Extension of TheGreatContini idea:
First try
Let's look at this as looking for combinations belonging to AxB with sets of strings A and B. These combinations must satisfy a condition or condition, but we also assume that the cracking weight a is not less than b (to avoid some duplicates).
Now divide A by A0 (lines starting with 0) and A1 (lines starting with 1). Do the same for B. Now we have brought the problem to three smaller problems: A0xB1, A1xB1 and A1xB0. If A and B were the same, then A0xB1 and A1xB0 are the same, so we only need to do this. These three subtasks are not only less combined than the first, we also thoroughly checked the first column and can now ignore it.
To solve these subtasks, we can use the same approach, but now with column 2, 3, ... At some point, we will either check all the columns, or #A and #B will be 1.
Depending on the implementation, faster acceleration may be more efficient. At this point, we can perform an exhaustive check of the remaining combinations. Remember that if we have already checked k columns, it will only cost mk per combination.
Better Column Selection
As TheGreatContini suggested, instead of selecting the first column, we can select the column that will lead to the smallest subtasks. The cost of finding this column at each step is quite high, but the scales can be calculated once at the beginning, and then used as an estimate for the best column. Then we can reorder the columns using the algorithm, as usual, after this is done, rebuild them again.
The exact best column would be the one for which the number of zeros in A times the number of zeros in B is the maximum.
Hamming Weight Trimming
We know that the sum of the weights a and b must be at least m. And since we assumed that this is the highest weight to hold, we can remove all a values โโthat have a storage weight of less than m / 2. (the acceleration it gives may be careless, I'm not sure). The calculation of all weights for interference is O (m * n).
Effective separation
If we sort the rows, grouping can be done much faster using the bisection algorithm. It can also lead to efficient representation of sets in memory. We can simply specify the minimum and maximum lines. Sorting can be done in O (n * m * log (n)). Then the splitting can be done in log (n).
Here is code that will not compile, but should give the right idea.

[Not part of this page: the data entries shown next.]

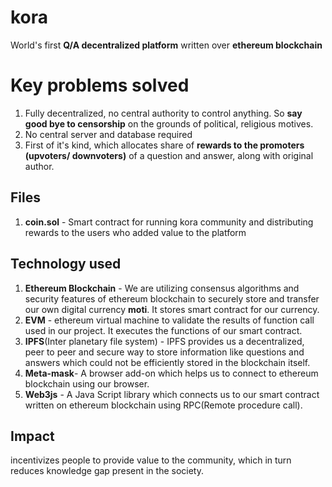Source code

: # kora

World's first **Q/A decentralized platform** written over **ethereum blockchain** 


# Key problems solved

 1. Fully decentralized, no central authority to control anything. So **say good bye to censorship** on the grounds of political, religious motives.
 2.  No central server and database required
 3.  First of it's kind, which allocates share of **rewards to the promoters (upvoters/ downvoters)** of a question and answer, along with original author.

## Files

 1. **coin.sol** - Smart contract for running kora community and distributing rewards to the users who added value to the platform

## Technology used

 1.  **Ethereum Blockchain**  - We are utilizing consensus algorithms and security features of ethereum blockchain to securely store and transfer our own digital currency **moti**. It stores smart contract for our currency.
2. **EVM** - ethereum virtual machine to validate the results of function call used in our project. It executes the functions of our smart contract.
3. **IPFS**(Inter planetary file system) - IPFS provides us a decentralized, peer to peer and secure way to store information like questions and answers which could not be efficiently stored in the blockchain itself.
4. **Meta-mask**- A browser add-on which helps us to connect to ethereum blockchain using our browser. 
5. **Web3js** - A Java Script library which connects us to our smart contract written on ethereum blockchain using RPC(Remote procedure call).

## Impact

 incentivizes people to provide value to the community, which in turn reduces knowledge gap present in the society.
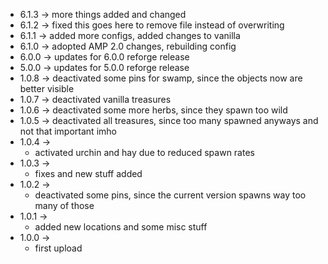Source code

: * 6.1.3 -> more things added and changed
* 6.1.2 -> fixed this goes here to remove file instead of overwriting
* 6.1.1 -> added more configs, added changes to vanilla
* 6.1.0 -> adopted AMP 2.0 changes, rebuilding config
* 6.0.0 -> updates for 6.0.0 reforge release
* 5.0.0 -> updates for 5.0.0 reforge release
* 1.0.8 -> deactivated some pins for swamp, since the objects now are better visible
* 1.0.7 -> deactivated vanilla treasures
* 1.0.6 -> deactivated some more herbs, since they spawn too wild
* 1.0.5 -> deactivated all treasures, since too many spawned anyways and not that important imho
* 1.0.4 ->
  * activated urchin and hay due to reduced spawn rates
* 1.0.3 ->
  * fixes and new stuff added
* 1.0.2 ->
  * deactivated some pins, since the current version spawns way too many of those
* 1.0.1 ->
  * added new locations and some misc stuff
* 1.0.0 -> 
  * first upload
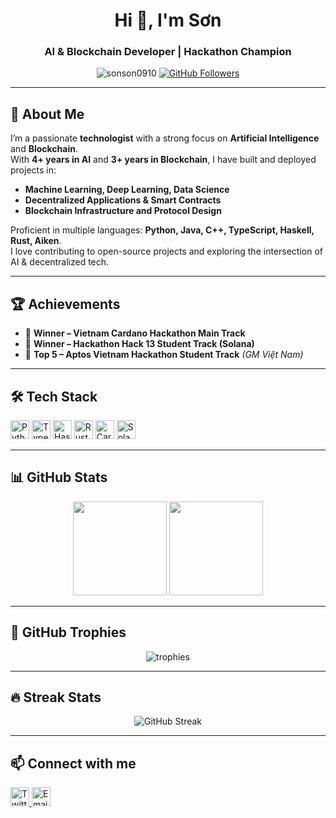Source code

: <!-- GitHub Profile README -->
<h1 align="center">Hi 👋, I'm Sơn</h1>
<h3 align="center">AI & Blockchain Developer | Hackathon Champion</h3>

<p align="center">
  <img src="https://komarev.com/ghpvc/?username=sonson0910&label=Profile%20Views&color=0e75b6&style=flat" alt="sonson0910" />
  <a href="https://github.com/sonson0910?tab=followers">
    <img src="https://img.shields.io/github/followers/sonson0910?label=Followers&style=social" alt="GitHub Followers" />
  </a>
</p>

---

## 🚀 About Me

I’m a passionate **technologist** with a strong focus on **Artificial Intelligence** and **Blockchain**.  
With **4+ years in AI** and **3+ years in Blockchain**, I have built and deployed projects in:

- **Machine Learning, Deep Learning, Data Science**
- **Decentralized Applications & Smart Contracts**
- **Blockchain Infrastructure and Protocol Design**

Proficient in multiple languages: **Python, Java, C++, TypeScript, Haskell, Rust, Aiken**.  
I love contributing to open-source projects and exploring the intersection of AI & decentralized tech.

---

## 🏆 Achievements

- 🥇 **Winner – Vietnam Cardano Hackathon Main Track**
- 🥇 **Winner – Hackathon Hack 13 Student Track (Solana)**
- 🏅 **Top 5 – Aptos Vietnam Hackathon Student Track** *(GM Việt Nam)*

---

## 🛠 Tech Stack

<p align="left">
  <img height="30" src="https://cdn.simpleicons.org/python" alt="Python" />
  <img height="30" src="https://cdn.simpleicons.org/typescript" alt="TypeScript" />
  <img height="30" src="https://cdn.simpleicons.org/haskell" alt="Haskell" />
  <img height="30" src="https://cdn.simpleicons.org/rust" alt="Rust" />
  <img height="30" src="https://cdn.simpleicons.org/cardano" alt="Cardano" />
  <img height="30" src="https://cdn.simpleicons.org/solana" alt="Solana" />
</p>

---

## 📊 GitHub Stats

<p align="center">
  <img src="https://github-readme-stats.vercel.app/api?username=sonson0910&show_icons=true&theme=radical" height="150"/>
  <img src="https://github-readme-stats.vercel.app/api/top-langs/?username=sonson0910&layout=compact&theme=radical" height="150"/>
</p>

---

## 🏅 GitHub Trophies

<p align="center">
  <img src="https://github-profile-trophy.vercel.app/?username=sonson0910&theme=radical&no-frame=true&row=1&column=6" alt="trophies"/>
</p>

---

## 🔥 Streak Stats

<p align="center">
  <img src="https://streak-stats.demolab.com?user=sonson0910&theme=radical&hide_border=true" alt="GitHub Streak"/>
</p>

---

## 📫 Connect with me

<p align="left">
  <a href="[https://x.com/sonsonux]" target="_blank">
    <img src="https://cdn.simpleicons.org/x/000000" height="30" alt="Twitter"/>
  </a>
  <a href="mailto:sonlearn155@gmail.com">
    <img src="https://cdn.simpleicons.org/gmail/EA4335" height="30" alt="Email"/>
  </a>
</p>
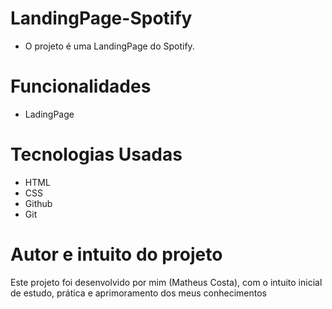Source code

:# LandingPage-Spotify

- O projeto é uma LandingPage do Spotify.

# Funcionalidades

- LadingPage

# Tecnologias Usadas

- HTML
- CSS
- Github
- Git

# Autor e intuito do projeto

Este projeto foi desenvolvido por mim (Matheus Costa), com o intuito inicial de estudo, prática e aprimoramento dos meus conhecimentos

private List<Row> rows; public int findFirstOne(int column, int start, int end){ if(rows.get(start).get(column) == 1) return start; if(rows.get(end).get(column) == 0) return -1; while(start < end){ int mid = (start+end)/2; if(rows.get(mid).get(column) == 0){ start = mid+1; }else{ end = mid; } } return start; }
Complexity
In the following calculations, the effect of the best choice of columns is ignored, since it will not improve the efficiency of the worst case. However, in medium cases, this can lead to significant improvement, reducing the search space as soon as possible and thereby speeding up other checks.
The running time of the algorithms is limited to nยฒm. However, the worst examples I found are all O (n * log (n) * m).
First, the sorting of the matrix will be O (n * log (n) * m) for the rows and, optionally, the sorting of the columns will be O (n * m + m * log (m)).
Then, create subtasks. Reevaluate first. We need to divide no more than 2 times, and the cost of the full level of units at a depth I can be overestimated as log (n) * 3 ^ i (the cost of splitting units at times). This leads to the sum O (log (n) * 3 ^ m).
Also, 3 ^ i <= nยฒ / 2 must be fulfilled, since this is the maximum possible number of combinations, so for large m it overlaps with O (nยฒ * log (n) * m). I'm struggling to find an example that really behaves this way.
I think it is reasonable to assume that many of the subtasks became very trivial very early. Going to O (log (n) * m * n) (if anyone wants to check this out, I'm not sure about that).